Jouer juste dans le désordre
Au milieu de ce casse-tête météorologique, Tom est parvenu à conserver une forme de cohérence. Très tôt, il décide de s’éloigner d’un scénario que beaucoup semblaient privilégier. « Au départ, beaucoup voulaient rester le long de la côte espagnole. J’ai assez vite compris que ce n’était probablement pas la bonne chose à faire. » Le skipper de Kingspan choisit alors le large et conserve ensuite la même conviction durant une bonne partie du parcours : il fallait être au nord. « Quand je regardais les fichiers, les observations ou même les informations diffusées à la VHF, c’était toujours un peu mieux là-haut. Dans ma tête, il fallait être au nord. » Une lecture qui lui permet de rester constamment dans le bon wagon alors que les regroupements se succèdent et que les positions évoluent sans cesse. Certes, des places s’échappent dans les derniers milles à l’approche de Pornichet. « J’en perds probablement deux un peu bêtement sur la fin car je n’ai pas contrôlé ceux de derrière », reconnaît-il. « Mais ce n’est pas très grave. » Et effectivement, l’essentiel est ailleurs.

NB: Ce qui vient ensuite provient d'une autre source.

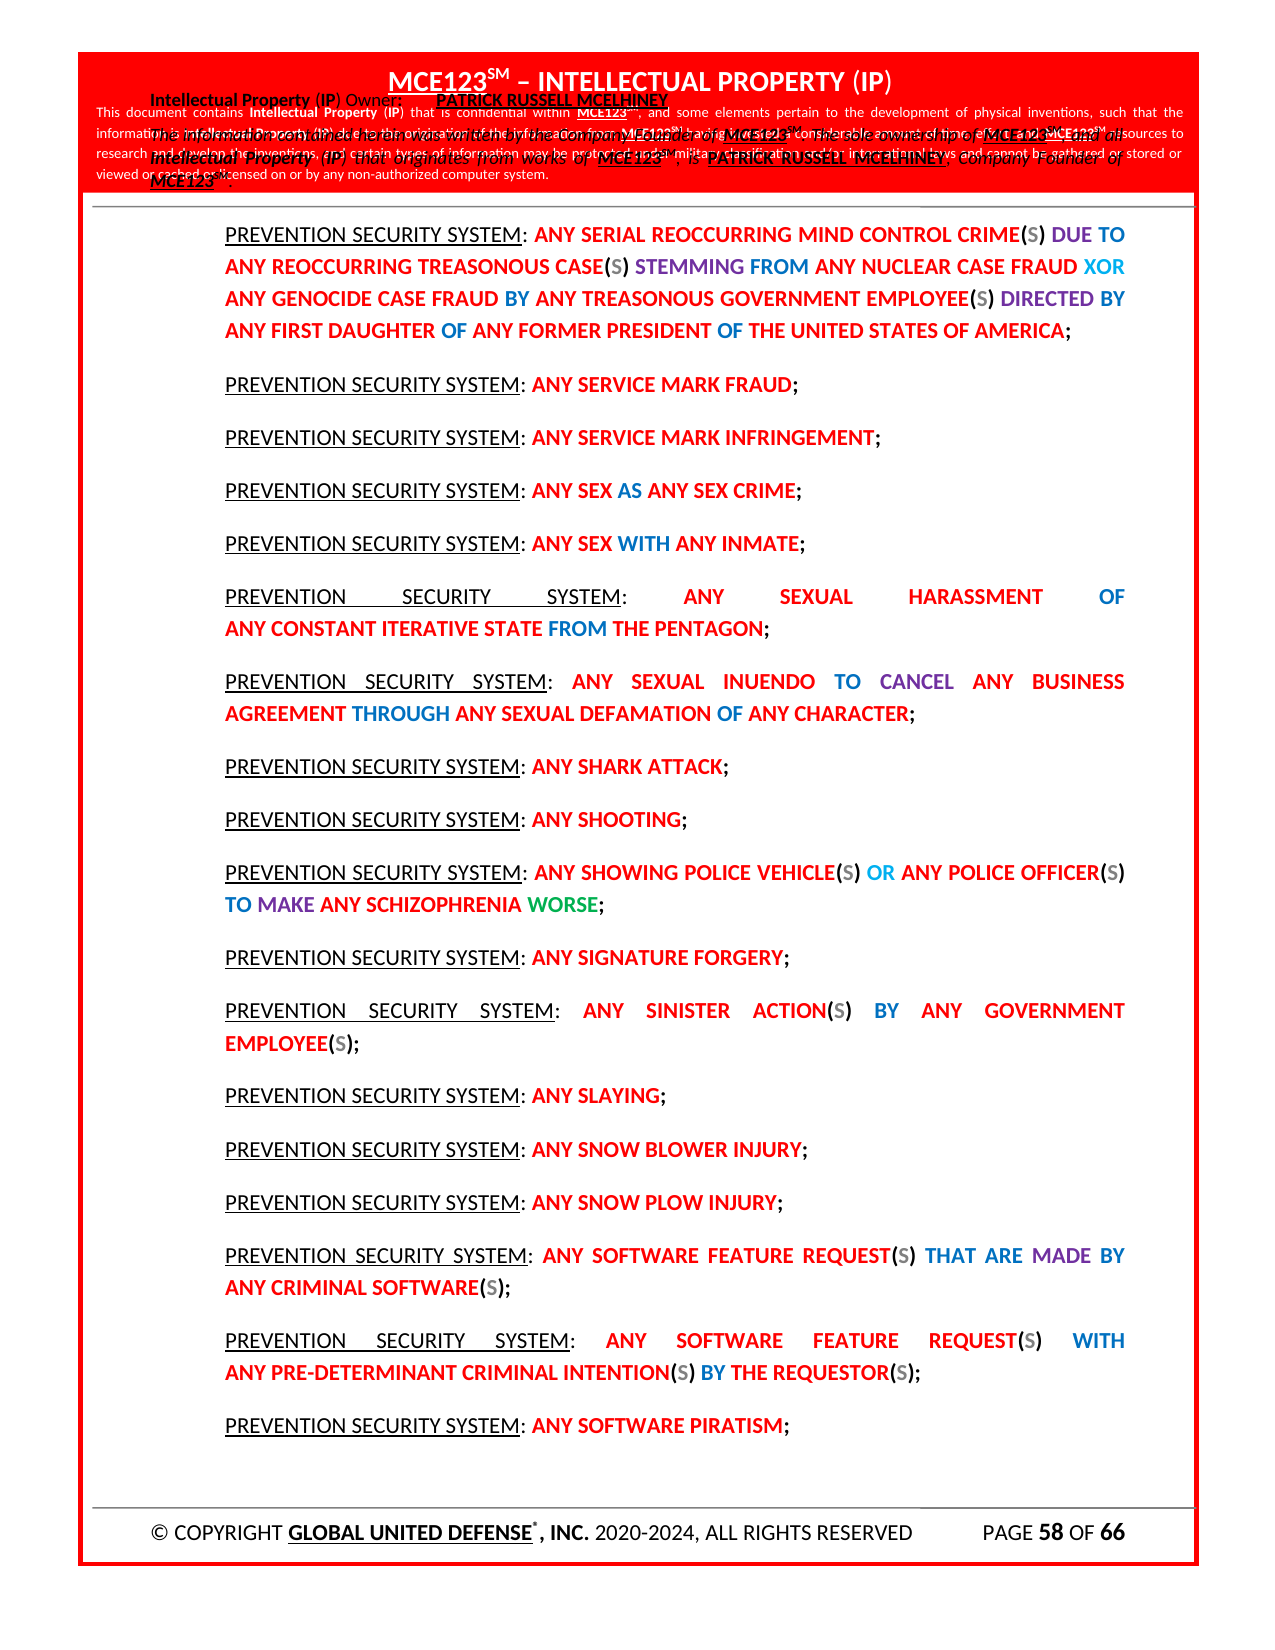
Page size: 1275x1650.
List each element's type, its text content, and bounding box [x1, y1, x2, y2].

text PREVENTION SECURITY SYSTEM: ANY SNOW PLOW INJURY; [225, 1188, 1125, 1216]
text PREVENTION SECURITY SYSTEM: ANY SOFTWARE FEATURE REQUEST(S) THAT ARE MADE BY ANY CRIMINAL SOFTWARE(S); [225, 1241, 1125, 1301]
text PREVENTION SECURITY SYSTEM: ANY SLAYING; [225, 1082, 1125, 1110]
text PREVENTION SECURITY SYSTEM: ANY SOFTWARE PIRATISM; [225, 1411, 1125, 1439]
text PREVENTION SECURITY SYSTEM: ANY SERVICE MARK INFRINGEMENT; [225, 423, 1125, 451]
text PREVENTION SECURITY SYSTEM: ANY SHOWING POLICE VEHICLE(S) OR ANY POLICE OFFICER(S) TO MAKE ANY SCHIZOPHRENIA WORSE; [225, 858, 1125, 918]
text PREVENTION SECURITY SYSTEM: ANY SERVICE MARK FRAUD; [225, 370, 1125, 398]
text PREVENTION SECURITY SYSTEM: ANY SEXUAL HARASSMENT OF ANY CONSTANT ITERATIVE STATE FROM THE PENTAGON; [225, 582, 1125, 642]
text PREVENTION SECURITY SYSTEM: ANY SEXUAL INUENDO TO CANCEL ANY BUSINESS AGREEMENT THROUGH ANY SEXUAL DEFAMATION OF ANY CHARACTER; [225, 667, 1125, 727]
text PREVENTION SECURITY SYSTEM: ANY SEX WITH ANY INMATE; [225, 529, 1125, 557]
text PREVENTION SECURITY SYSTEM: ANY SNOW BLOWER INJURY; [225, 1135, 1125, 1163]
text PREVENTION SECURITY SYSTEM: ANY SOFTWARE FEATURE REQUEST(S) WITH ANY PRE-DETERMINANT CRIMINAL INTENTION(S) BY THE REQUESTOR(S); [225, 1326, 1125, 1386]
text PREVENTION SECURITY SYSTEM: ANY SEX AS ANY SEX CRIME; [225, 476, 1125, 504]
text PREVENTION SECURITY SYSTEM: ANY SIGNATURE FORGERY; [225, 943, 1125, 971]
text PREVENTION SECURITY SYSTEM: ANY SINISTER ACTION(S) BY ANY GOVERNMENT EMPLOYEE(S); [225, 996, 1125, 1057]
text PREVENTION SECURITY SYSTEM: ANY SERIAL REOCCURRING MIND CONTROL CRIME(S) DUE TO ANY REOCCURRING TREASONOUS CASE(S) STEMMING FROM ANY NUCLEAR CASE FRAUD XOR ANY GENOCIDE CASE FRAUD BY ANY TREASONOUS GOVERNMENT EMPLOYEE(S) DIRECTED BY ANY FIRST DAUGHTER OF ANY FORMER PRESIDENT OF THE UNITED STATES OF AMERICA; [225, 220, 1125, 345]
text PREVENTION SECURITY SYSTEM: ANY SHOOTING; [225, 805, 1125, 833]
text PREVENTION SECURITY SYSTEM: ANY SHARK ATTACK; [225, 752, 1125, 780]
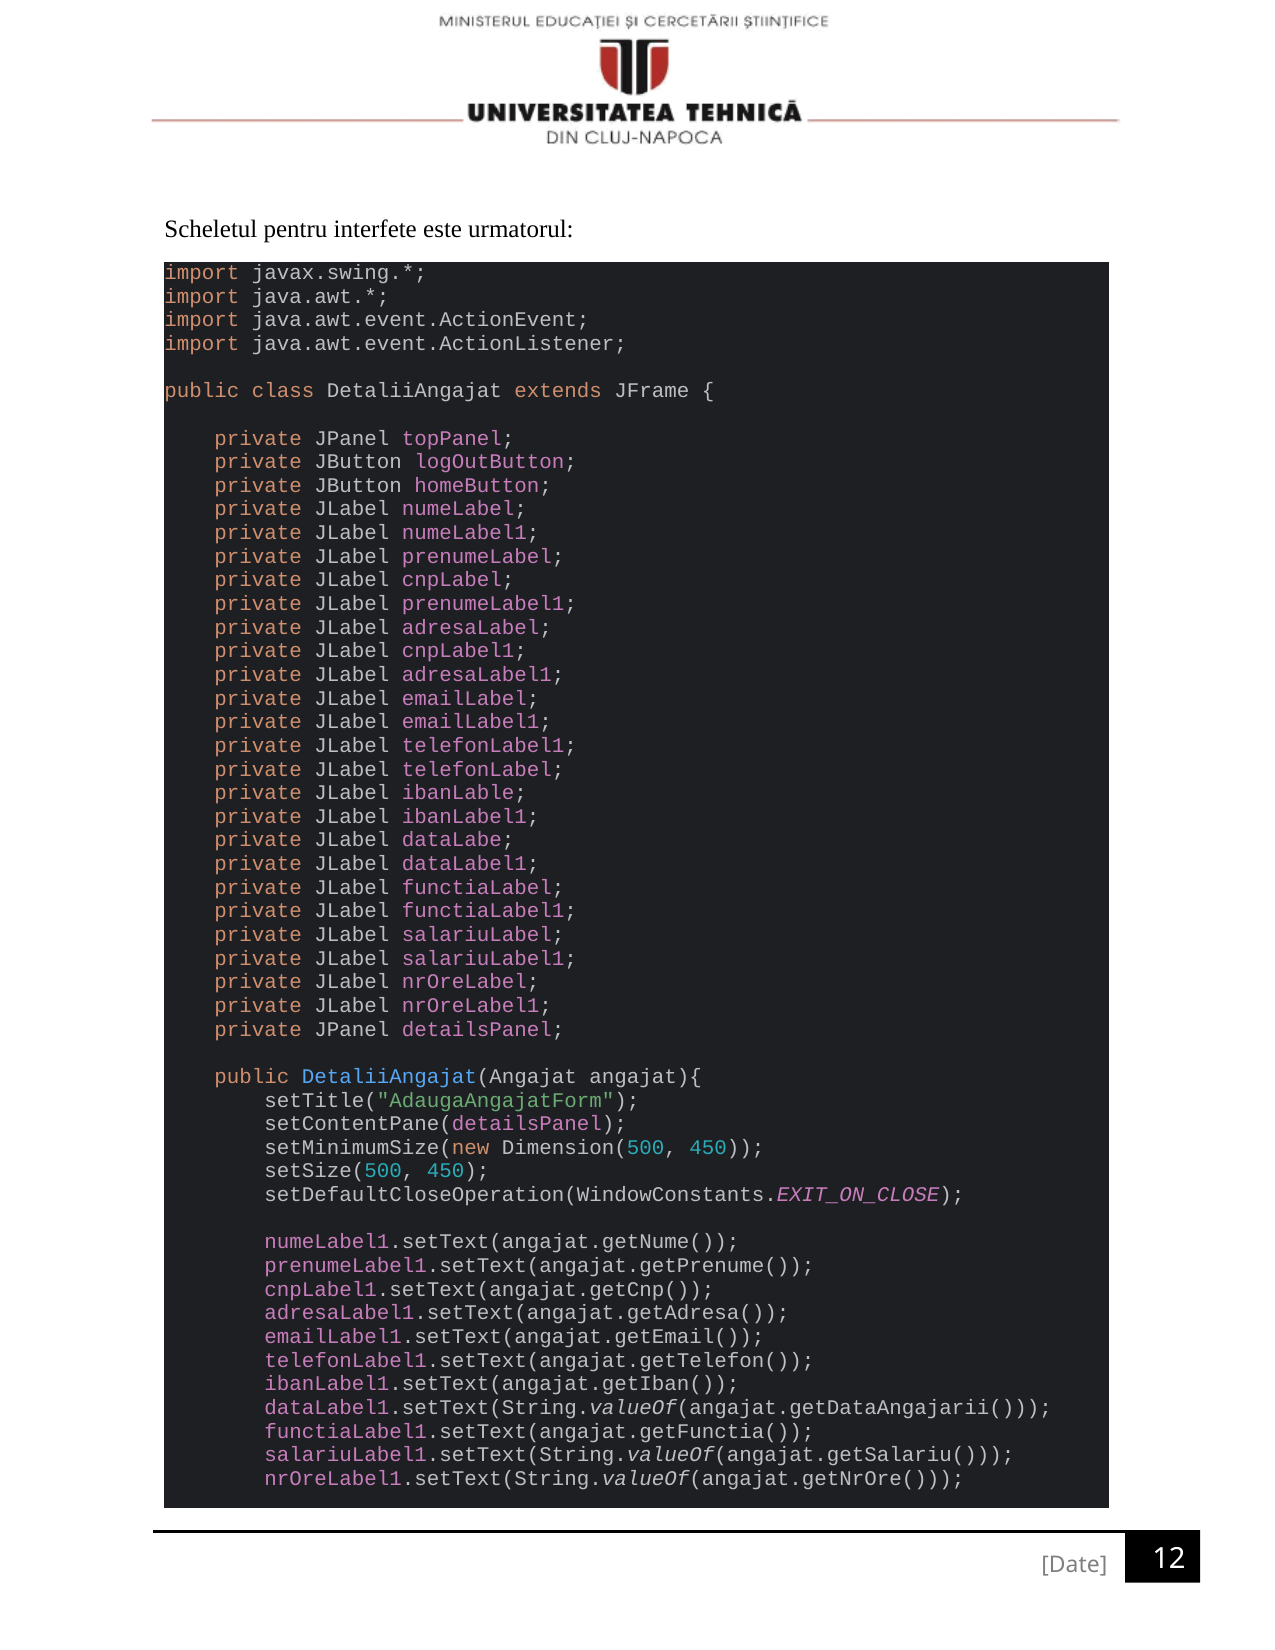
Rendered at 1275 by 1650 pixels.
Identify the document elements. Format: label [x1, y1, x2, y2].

picture [151, 0, 1125, 155]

Garder le cap jusqu’au Havre
Car après deux actes, le scénario dont rêvent tous les concurrents continue de se dessiner pour l’Irlandais. « Trois minutes d’avance sur Nicolas Lunven avant la dernière étape, c’est quand même une belle histoire », sourit-il. « Et puis c’est Nicolas Lunven… » Une belle histoire, oui. Mais certainement pas une histoire terminée. Avec 630 milles au programme entre Pornichet et Le Havre via l’estuaire de la Gironde, l’Occidentale de Sein et Eddystone, le plus gros morceau de cette édition reste encore à avaler. Un terrain idéal pour les renversements de situation, les coups tactiques et les retours spectaculaires. Avant cela, il va surtout falloir récupérer. Après quatre jours passés à surveiller un vent devenu presque impossible à apprivoiser, « l’Irlandais Volant » n’a pas traîné. Arrivé hier après-midi, il s’est couché à 17h30 pour ne rouvrir les yeux que ce matin, après près de quinze heures de sommeil. Consciente de l’usure accumulée par la flotte, la direction de course a d’ailleurs accordé un répit bienvenu aux concurrents. Le départ du dernier acte, initialement prévu samedi à 17 heures, sera finalement donné dimanche à 19 heures. Le programme du skipper de Kingspan est donc déjà fixé : dormir, passer entre les mains du kiné, puis dormir encore. Recharger au maximum les batteries avant de replonger dans l’arène. La Solitaire entre désormais dans sa dernière ligne droite. Tom Dolan, lui, est toujours devant. Reste maintenant à conserver le fil jusqu’au bout.